Drawbacks of making homework too visible

A challenge from using an online homework planner was recently brought to my attention by a deputy head teacher. Her school decided to switch over to Milk and abandon their existing digital homework diary with another supplier. Apart from this school’s appraisal of Milk’s functionality, a motivating factor in deciding to switch was something I had not heard before and was concerned about resources being uploaded by teachers that could potentially and wittingly contravene copyrights and licensing.

With teachers hoarding resources from different teaching roles over the years and re-using them, I can appreciate how easily this might occur. The problem is when resources are attached to homework tasks that are displayed on a weekly calendar, typically embedded onto a school website, therefore out in the public domain. The rationale for showing homework this way initially appears to makes sense until you realise, apart from paying for a glorified web calendar a school could build themselves, your school has no control over who sees the school’s repertoire of homework tasks and resources.

This is actually the complete opposite to how Milk works and deliberately so for reasons I shall explain. Then there’s the annoyance for some teachers amongst us of having that painstakingly planned homework task being plagiarised by teachers from other schools. I’m referring here to the “free rider” problem and notice how we said “some” teachers, because we teachers are generally selfless folk who willingly share best practice and resources with each other. If you’re not convinced, just check out Twitter for countless examples of such occupational altruism occurring on an hourly basis.

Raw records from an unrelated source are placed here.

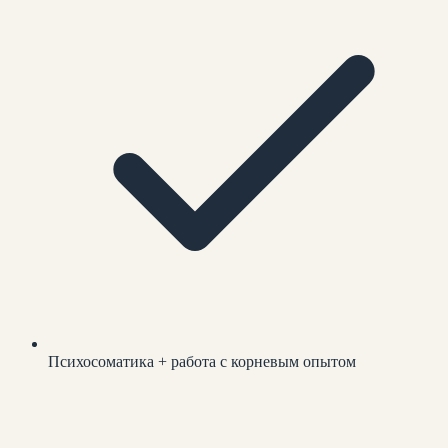
Психосоматика + работа с корневым опытом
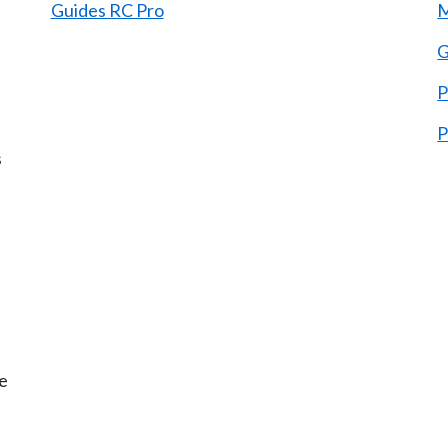
Guides RC Pro
M
P
P
s
re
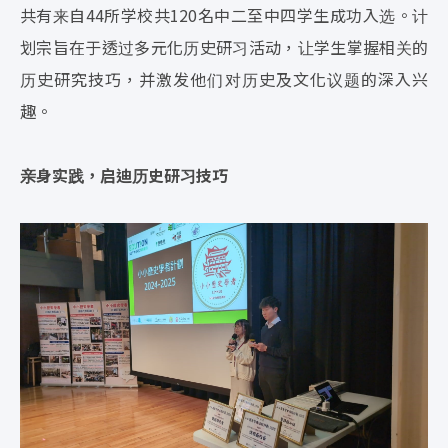
共有来自44所学校共120名中二至中四学生成功入选。计
划宗旨在于透过多元化历史研习活动，让学生掌握相关的
历史研究技巧，并激发他们对历史及文化议题的深入兴
趣。
亲身实践，启迪历史研习技巧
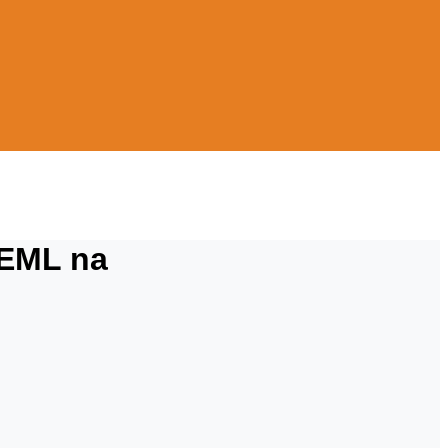
 EML na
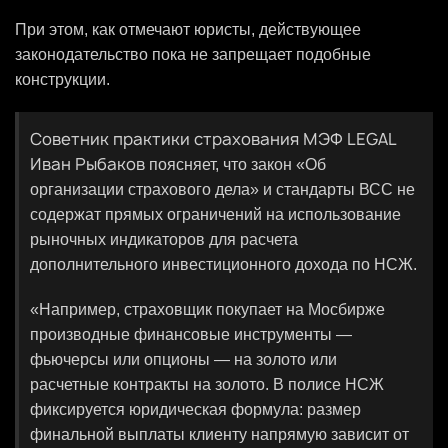
При этом, как отмечают юристы, действующее
законодательство пока не запрещает подобные
конструкции.
Советник практики страхования МЭФ LEGAL
Иван Рыбаков
поясняет, что закон «Об
организации страхового дела» и стандарты ВСС не
содержат прямых ограничений на использование
рыночных индикаторов для расчета
дополнительного инвестиционного дохода по НСЖ.
«Например, страховщик покупает на Мосбирже
производные финансовые инструменты —
фьючерсы или опционы — на золото или
расчетные контракты на золото. В полисе НСЖ
фиксируется юридическая формула: размер
финальной выплаты клиенту напрямую зависит от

With ever increasing work scrutiny and accountability facing our classroom teachers and their line managers, many in the teaching profession yearn for a notion of trust by preserving some degree of operational discretion in how they teach.  It’s the old “autonomy in teaching” debate rearing its head again.  Because homework set via Milk is only privy to those who have a Milk account, teachers enjoy setting homework that’s only ever accessible to relevant students and parents. So in a sense, Milk gives schools the best of both worlds by providing accountability with features such as, downloadable homework reports and SLT overview capabilities, but at the same time it allows the introverted or modest teacher to keep their work out of the wider public domain.